Here are two books about flying antique airplanes coast to coast: Both are written by sensitive and intelligent individuals. One I couldn’t put down. The other I can’t bring myself to pick up again, having read the first two chapters.

book covers

What’s the difference? Conflict – and the resolution of conflict. The physical challenge of flying an antique aircraft coast-to-coast without radio or modern flight instruments isn’t enough. They both do it. And though I am an airplane buff from way back, I really don’t want to read about another airplane.
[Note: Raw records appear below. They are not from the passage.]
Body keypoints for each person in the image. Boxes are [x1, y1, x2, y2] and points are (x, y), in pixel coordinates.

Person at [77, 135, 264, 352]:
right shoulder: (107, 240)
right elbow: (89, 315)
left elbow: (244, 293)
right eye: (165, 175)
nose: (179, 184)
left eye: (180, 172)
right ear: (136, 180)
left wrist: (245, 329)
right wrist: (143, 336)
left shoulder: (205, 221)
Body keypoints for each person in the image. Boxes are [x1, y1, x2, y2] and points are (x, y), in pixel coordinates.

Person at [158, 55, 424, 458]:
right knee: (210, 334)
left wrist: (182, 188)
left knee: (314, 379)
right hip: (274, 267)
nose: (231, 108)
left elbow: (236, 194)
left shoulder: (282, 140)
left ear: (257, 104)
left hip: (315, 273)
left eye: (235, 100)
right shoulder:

The book I can’t finish – or really get into – is Richard Bach’s “Biplane.” The subject sounds fascinating to someone who is a fan of flight and has a special interest in the Golden Age of flight. Bach’s biplane is from that era. But it is just canvas and wood and wires and engine and while Bach describes his experience well, I know about the wind in your face and the wires singing meaningful tunes. The plane talks to you. That's good for a chapter. But beyond that Bach is trying to live in another era, and that’s simply impossible and in the final analysis the two characters in this book – he and the biplane – are not enough to sustain my interest.
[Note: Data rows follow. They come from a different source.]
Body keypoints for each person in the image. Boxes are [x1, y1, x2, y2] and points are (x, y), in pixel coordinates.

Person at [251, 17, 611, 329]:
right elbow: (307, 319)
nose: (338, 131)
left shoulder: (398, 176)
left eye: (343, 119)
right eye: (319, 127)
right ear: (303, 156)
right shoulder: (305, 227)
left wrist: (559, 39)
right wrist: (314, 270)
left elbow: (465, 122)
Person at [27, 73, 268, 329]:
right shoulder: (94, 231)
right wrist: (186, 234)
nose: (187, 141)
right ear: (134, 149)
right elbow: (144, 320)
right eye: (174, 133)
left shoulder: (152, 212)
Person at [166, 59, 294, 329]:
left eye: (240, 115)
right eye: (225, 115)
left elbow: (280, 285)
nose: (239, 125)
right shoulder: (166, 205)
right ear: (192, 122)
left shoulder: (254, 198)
Buck’s book goes way beyond this. What I really want to know is not whether or not Rinker Buck and his brother can get their ancient, rebuilt Piper Cub from the East Coast to the West Coast. I’m sure they can. What I want to know is can they resolve their feelings about one another and their domineering, one-legged, bull-shit spewing father? There’s a wonderful relationship triangle at work throughout the book and the tension is delightful, as is the resolution. That’s what had me picking up “Flight of Passage” any time I had a spare minute during the past week.

The title states one theme – the passage into adulthood of two teenage boys in America in the mid-1960s. But if that was the real theme of the book I don’t think it would have held my attention so well. For one thing, there are points in the book where I don’t even like these guys – where I think they are irresponsible, idiotic teenagers – sort of like me at that age ;-) No, I found this book fascinating on several levels:

1. I love the old J-3 Piper Cub. This is artifact envy. To me the Cub is the quintessential small private plane. If I think of airplane, a Cub is likely to be the first image in my head. I hasten to add I have never flown in one. For that matter, I have never flown a cub or any other plane. I’m an armchair pilot whose flying is limited to radio controlled models, Microsoft Flight Simulator (one of the few things that company has done really right), and books. For me it’s all a flight of fancy.

2. Rinker Buck started his career as a reporter for the Berkshire Eagle, the sort of small, daily paper with a reputation for solid journalism that I found at the New Bedford Standard-Times when I arrived there in 1965. He is 15 when he makes this flight, but he puts off writing about the experience for 30 years and I think that is what makes the book. The result is he says things about his relationship to his brother, the 17-year-old pilot in this venture, and his father, that I don’t think he would have said – or even understood – at an earlier age.

3. His experiences with family are similar enough – and different enough – to my own to really hold my attention. He doesn’t sugar coat stuff. He cuts through the myth of the Kennedyesque image his family had in the 1960s and reveals a family that while loving and functional, does not really function in the way we expect it to.

Oh, I think there are folks out there who might enjoy reading about Bach and his biplane. Maybe on some other day I would too. But Rinker Buck’s “Flight of Passage” is the right stuff – not for macho heroics, but for getting a close look at teenage arrogance, stupidity, love, frustration, jealousy and satisfaction from the thoughtful, polished perspective of an accomplished, middle-aged writer.

In the end I suspect there are two “passages” here – one was for Buck, the teenager, crossing America with his brother. The other was for Buck, the middle-aged writer, coming at last to grips with the strained and strange relationships in his family as he wrote this book.